Activity » Pick out and copy each line of the items below that contains the string "mbar".

====== Available records

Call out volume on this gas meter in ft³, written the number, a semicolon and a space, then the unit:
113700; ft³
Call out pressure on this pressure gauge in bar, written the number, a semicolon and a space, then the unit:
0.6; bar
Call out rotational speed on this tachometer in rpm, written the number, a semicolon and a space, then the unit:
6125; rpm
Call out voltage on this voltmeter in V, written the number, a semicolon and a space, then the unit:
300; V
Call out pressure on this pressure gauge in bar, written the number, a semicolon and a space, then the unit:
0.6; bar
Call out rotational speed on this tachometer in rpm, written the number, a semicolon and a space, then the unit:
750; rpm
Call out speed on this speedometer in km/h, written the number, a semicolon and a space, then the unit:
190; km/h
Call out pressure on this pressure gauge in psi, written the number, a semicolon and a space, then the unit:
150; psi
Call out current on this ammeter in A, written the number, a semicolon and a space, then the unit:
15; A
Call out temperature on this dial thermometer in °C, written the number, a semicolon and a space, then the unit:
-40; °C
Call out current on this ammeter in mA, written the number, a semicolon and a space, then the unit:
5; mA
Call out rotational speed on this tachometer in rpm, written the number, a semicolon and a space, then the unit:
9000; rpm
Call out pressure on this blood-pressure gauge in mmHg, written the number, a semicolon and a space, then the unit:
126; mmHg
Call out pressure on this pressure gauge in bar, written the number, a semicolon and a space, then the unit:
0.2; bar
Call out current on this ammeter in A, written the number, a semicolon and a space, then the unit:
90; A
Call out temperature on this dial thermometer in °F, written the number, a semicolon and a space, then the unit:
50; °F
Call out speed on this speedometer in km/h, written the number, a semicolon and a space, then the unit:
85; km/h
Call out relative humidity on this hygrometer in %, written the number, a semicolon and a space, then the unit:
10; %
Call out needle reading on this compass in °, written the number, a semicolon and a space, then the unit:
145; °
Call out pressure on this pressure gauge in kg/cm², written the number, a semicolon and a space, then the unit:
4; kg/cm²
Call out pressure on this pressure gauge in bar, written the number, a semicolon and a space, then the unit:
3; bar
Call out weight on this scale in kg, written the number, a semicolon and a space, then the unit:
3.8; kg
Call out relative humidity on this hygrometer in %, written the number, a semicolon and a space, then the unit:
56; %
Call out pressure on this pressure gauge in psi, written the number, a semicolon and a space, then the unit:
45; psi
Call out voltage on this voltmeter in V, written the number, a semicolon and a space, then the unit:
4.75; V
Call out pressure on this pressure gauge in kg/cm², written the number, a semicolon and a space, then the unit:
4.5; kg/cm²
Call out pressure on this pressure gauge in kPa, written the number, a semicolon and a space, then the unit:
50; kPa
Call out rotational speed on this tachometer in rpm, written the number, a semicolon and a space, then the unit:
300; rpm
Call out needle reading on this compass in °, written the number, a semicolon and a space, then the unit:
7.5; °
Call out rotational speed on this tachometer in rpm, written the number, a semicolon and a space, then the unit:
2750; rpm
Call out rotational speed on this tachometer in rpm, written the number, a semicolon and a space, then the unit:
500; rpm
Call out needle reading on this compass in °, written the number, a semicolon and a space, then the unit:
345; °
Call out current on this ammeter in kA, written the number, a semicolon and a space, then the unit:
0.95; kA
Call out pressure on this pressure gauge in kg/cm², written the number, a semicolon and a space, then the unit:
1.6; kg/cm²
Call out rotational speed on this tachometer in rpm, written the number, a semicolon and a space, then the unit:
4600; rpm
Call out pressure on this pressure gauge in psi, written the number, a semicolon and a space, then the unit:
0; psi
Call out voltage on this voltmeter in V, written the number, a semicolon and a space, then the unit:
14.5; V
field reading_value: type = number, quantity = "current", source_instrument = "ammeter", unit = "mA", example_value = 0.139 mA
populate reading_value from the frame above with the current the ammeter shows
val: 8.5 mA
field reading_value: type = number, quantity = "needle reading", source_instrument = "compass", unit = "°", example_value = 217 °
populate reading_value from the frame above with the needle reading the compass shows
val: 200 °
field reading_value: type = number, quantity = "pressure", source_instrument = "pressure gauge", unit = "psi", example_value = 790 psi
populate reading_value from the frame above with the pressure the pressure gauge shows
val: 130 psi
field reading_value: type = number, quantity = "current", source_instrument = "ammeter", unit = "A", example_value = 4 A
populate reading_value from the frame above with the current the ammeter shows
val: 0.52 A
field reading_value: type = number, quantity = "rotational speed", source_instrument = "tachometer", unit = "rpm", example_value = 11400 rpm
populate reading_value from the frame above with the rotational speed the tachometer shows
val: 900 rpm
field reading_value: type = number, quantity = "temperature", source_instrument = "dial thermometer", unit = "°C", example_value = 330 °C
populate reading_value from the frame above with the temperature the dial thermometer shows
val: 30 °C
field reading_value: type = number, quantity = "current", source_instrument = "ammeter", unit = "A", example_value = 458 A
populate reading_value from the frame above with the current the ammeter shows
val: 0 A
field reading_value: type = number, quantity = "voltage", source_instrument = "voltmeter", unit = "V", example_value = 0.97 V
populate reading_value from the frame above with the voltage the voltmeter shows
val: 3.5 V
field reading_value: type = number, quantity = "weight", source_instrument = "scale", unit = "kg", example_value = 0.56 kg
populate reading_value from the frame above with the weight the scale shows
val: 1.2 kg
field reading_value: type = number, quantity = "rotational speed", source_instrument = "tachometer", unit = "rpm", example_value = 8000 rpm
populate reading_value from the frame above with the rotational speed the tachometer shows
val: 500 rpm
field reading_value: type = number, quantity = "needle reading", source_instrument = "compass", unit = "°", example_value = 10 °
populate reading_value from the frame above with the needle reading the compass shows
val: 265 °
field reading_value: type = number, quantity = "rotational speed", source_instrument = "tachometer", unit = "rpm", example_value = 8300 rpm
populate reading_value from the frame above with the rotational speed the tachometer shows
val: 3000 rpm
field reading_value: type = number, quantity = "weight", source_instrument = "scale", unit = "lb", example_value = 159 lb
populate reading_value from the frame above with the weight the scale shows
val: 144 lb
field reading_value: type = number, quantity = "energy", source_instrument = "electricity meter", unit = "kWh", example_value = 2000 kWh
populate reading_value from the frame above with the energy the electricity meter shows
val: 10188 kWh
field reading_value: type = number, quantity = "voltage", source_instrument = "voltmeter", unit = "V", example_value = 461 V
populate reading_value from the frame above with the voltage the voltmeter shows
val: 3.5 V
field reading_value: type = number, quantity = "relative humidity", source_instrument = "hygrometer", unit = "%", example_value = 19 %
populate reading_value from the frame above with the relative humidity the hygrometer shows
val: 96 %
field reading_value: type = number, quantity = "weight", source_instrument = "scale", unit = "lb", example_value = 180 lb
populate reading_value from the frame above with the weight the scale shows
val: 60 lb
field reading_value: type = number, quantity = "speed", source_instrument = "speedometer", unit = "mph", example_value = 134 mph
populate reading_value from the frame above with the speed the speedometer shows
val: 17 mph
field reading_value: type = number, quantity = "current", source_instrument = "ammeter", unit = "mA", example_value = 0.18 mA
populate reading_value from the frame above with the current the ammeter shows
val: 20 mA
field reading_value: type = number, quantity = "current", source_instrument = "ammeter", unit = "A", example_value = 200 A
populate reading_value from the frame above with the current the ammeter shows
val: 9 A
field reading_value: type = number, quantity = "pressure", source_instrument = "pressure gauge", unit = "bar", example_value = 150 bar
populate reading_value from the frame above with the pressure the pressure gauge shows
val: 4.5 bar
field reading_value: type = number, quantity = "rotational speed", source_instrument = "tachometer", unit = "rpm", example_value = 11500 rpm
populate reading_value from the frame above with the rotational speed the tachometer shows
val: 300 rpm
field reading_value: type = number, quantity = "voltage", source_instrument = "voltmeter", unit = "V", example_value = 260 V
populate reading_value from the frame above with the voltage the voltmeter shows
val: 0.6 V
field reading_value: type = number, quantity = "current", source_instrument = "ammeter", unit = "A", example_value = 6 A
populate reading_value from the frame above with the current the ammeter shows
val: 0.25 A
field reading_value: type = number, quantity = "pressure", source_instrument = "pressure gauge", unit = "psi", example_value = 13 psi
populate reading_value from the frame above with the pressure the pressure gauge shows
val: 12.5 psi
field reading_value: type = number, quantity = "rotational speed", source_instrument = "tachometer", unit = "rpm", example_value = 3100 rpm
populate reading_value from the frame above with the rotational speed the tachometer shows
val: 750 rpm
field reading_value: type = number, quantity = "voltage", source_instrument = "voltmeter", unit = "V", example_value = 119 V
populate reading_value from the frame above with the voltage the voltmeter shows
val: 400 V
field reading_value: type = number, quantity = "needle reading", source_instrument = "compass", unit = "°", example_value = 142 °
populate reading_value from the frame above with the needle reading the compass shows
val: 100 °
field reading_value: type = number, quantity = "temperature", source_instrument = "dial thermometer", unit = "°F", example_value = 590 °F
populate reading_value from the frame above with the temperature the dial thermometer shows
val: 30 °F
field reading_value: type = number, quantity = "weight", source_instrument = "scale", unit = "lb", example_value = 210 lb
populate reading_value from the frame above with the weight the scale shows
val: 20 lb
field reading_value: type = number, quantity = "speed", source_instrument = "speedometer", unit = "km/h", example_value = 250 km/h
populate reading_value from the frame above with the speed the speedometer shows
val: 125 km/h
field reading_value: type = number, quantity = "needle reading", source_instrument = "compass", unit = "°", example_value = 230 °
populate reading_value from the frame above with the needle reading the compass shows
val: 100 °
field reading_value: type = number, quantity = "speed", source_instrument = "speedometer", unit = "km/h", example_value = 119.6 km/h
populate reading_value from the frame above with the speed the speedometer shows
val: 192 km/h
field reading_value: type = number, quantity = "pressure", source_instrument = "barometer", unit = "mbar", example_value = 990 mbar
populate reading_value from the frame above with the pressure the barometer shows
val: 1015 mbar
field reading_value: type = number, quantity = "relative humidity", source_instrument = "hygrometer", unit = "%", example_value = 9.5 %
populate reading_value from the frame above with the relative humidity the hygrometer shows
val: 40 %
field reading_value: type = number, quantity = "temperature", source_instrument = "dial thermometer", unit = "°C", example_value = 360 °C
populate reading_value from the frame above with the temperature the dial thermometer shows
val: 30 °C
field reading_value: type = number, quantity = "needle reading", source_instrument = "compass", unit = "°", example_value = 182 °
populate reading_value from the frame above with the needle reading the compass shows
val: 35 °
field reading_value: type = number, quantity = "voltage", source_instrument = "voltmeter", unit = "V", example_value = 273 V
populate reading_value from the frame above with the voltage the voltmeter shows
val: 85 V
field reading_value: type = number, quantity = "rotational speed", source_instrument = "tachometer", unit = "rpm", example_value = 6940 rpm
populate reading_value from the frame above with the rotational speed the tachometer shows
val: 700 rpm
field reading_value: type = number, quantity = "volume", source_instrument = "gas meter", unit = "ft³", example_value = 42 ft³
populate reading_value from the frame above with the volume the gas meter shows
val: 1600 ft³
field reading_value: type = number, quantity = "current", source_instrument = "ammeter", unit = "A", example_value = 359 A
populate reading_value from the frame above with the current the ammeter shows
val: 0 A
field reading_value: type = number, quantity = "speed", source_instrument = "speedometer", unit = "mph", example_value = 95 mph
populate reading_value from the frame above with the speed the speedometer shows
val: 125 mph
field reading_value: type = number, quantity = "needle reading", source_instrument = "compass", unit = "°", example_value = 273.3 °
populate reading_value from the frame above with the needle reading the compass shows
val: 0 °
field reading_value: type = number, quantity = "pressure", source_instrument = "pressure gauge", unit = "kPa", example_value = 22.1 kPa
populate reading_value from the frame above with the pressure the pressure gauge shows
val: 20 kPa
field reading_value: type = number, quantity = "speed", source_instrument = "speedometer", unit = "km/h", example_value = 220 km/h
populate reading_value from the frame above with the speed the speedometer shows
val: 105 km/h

============

Task result »
field reading_value: type = number, quantity = "pressure", source_instrument = "barometer", unit = "mbar", example_value = 990 mbar
val: 1015 mbar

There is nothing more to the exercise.